Одна из наших первых встреч состоялась, как отмечено в моем дневнике, 27 декабря 1978 года в кафе Рондо на улице Короля Георга в Иерусалиме, за ней последовали многие другие. Поначалу у нас не было ясного представления о том, как должен выглядеть наш учебник. Постепенно мы пришли к решению взять за основу существующую книгу и приспособить ее к нашим нуждам. Наш выбор пал на учебник, составленный Шошаной Блюм. Мы запланировали также грамматику и хрестоматию для чтения. Учебник грамматики написал Барух Подольский, а хрестоматию мы составили общими усилиями. Мы тщательно работали над обложкой учебника, чтобы будущим пользователям приятно было взять его в руки.

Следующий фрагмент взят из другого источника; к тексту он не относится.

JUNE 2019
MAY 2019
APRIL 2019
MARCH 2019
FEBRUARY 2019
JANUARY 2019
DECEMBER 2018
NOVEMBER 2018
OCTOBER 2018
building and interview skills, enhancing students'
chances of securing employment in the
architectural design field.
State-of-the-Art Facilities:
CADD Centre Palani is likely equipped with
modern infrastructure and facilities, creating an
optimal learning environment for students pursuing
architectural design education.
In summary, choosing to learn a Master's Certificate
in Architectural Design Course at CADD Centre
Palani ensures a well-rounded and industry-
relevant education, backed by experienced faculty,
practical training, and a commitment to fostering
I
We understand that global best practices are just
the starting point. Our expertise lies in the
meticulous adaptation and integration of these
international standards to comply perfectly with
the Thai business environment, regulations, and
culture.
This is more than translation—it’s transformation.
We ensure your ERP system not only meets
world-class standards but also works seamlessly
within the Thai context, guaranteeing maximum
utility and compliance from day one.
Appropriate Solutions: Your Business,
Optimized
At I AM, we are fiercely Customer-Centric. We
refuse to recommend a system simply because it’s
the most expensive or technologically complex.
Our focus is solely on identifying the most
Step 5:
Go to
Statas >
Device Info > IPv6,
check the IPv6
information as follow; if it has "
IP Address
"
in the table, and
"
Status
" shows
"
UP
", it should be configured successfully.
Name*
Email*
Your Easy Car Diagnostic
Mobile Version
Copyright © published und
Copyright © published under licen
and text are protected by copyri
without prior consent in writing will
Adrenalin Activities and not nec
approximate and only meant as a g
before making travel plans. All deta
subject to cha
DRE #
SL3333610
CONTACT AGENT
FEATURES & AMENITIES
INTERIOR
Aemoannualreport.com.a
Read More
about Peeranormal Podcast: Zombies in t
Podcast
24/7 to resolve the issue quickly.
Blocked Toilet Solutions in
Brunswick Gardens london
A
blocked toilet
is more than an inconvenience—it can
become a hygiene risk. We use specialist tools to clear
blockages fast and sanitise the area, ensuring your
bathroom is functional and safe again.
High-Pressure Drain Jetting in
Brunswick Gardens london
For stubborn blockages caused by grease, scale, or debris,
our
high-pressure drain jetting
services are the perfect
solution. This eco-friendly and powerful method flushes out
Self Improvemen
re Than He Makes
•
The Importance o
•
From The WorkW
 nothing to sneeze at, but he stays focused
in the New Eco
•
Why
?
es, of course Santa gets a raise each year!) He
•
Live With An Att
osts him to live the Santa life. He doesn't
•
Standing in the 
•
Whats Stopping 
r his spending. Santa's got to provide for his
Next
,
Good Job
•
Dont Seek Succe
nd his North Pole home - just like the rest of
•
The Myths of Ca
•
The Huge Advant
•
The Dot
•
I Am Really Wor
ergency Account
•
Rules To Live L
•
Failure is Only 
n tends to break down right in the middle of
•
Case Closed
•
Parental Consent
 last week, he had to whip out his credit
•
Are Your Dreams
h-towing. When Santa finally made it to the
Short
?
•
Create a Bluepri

Четыре года спустя, в 1982 году, книга, наконец, была опубликована тиражом в тысячу экземпляров. К сожалению, она вышла в свет в очень трудный для советского еврейства момент. После советского вторжения в Афганистан в 1980 году алия была остановлена. Если «туристам» удавалось провезти в СССР сотню экземпляров в год, для нас это было достижением. Некоторые даже выражали недоумение – зачем мы продолжаем заниматься этим делом, если результаты столь ничтожны? «Мы» – то есть ассоциация «Тарбут», которую я возглавлял. Откуда мы брали средства для нашего проекта? Рут и я сумели получить некоторую сумму от добровольного жертвователя, обеспечившую на некоторое время нашу работу. Кроме того, «Натив» обычно покупал у нас часть тиража этой и других публикаций.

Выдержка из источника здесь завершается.